▶ [Material for the task]:
----------------

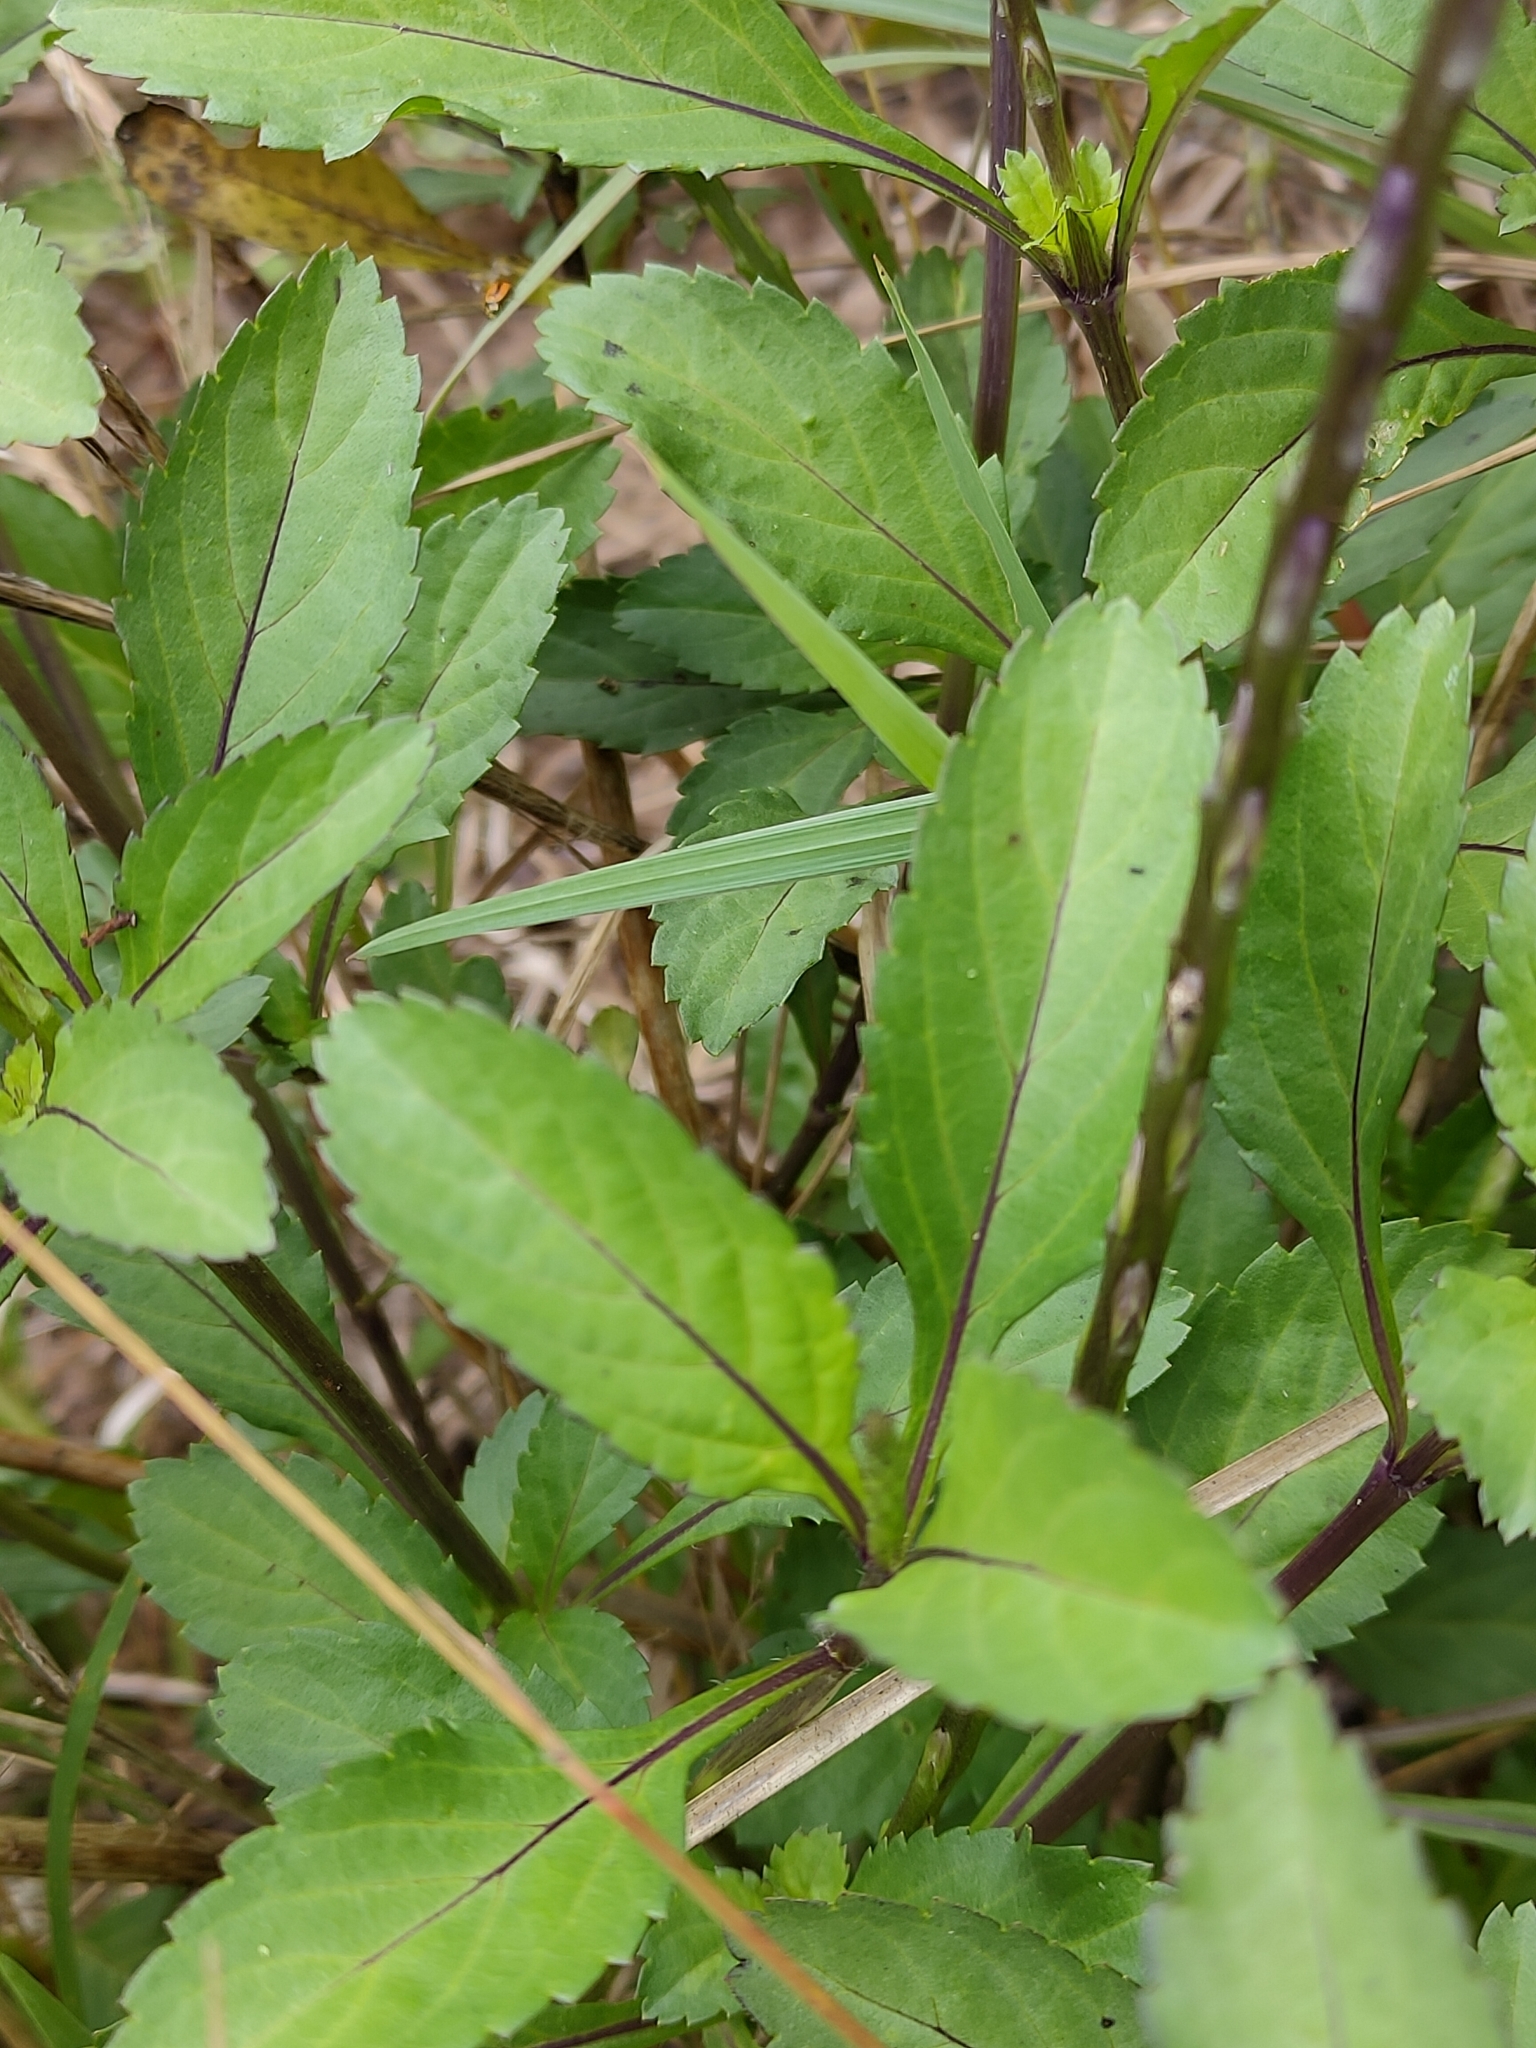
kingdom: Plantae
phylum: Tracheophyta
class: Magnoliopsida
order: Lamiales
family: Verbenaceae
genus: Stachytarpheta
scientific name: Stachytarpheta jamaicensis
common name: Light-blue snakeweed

----------------

▶ [Directions]: Rewrite the lines of the entries with "common name" renamed to "vernacular name", keeping everything else the same. Leave out the pictures.

▶ [Written answer]:
kingdom: Plantae
phylum: Tracheophyta
class: Magnoliopsida
order: Lamiales
family: Verbenaceae
genus: Stachytarpheta
scientific name: Stachytarpheta jamaicensis
vernacular name: Light-blue snakeweed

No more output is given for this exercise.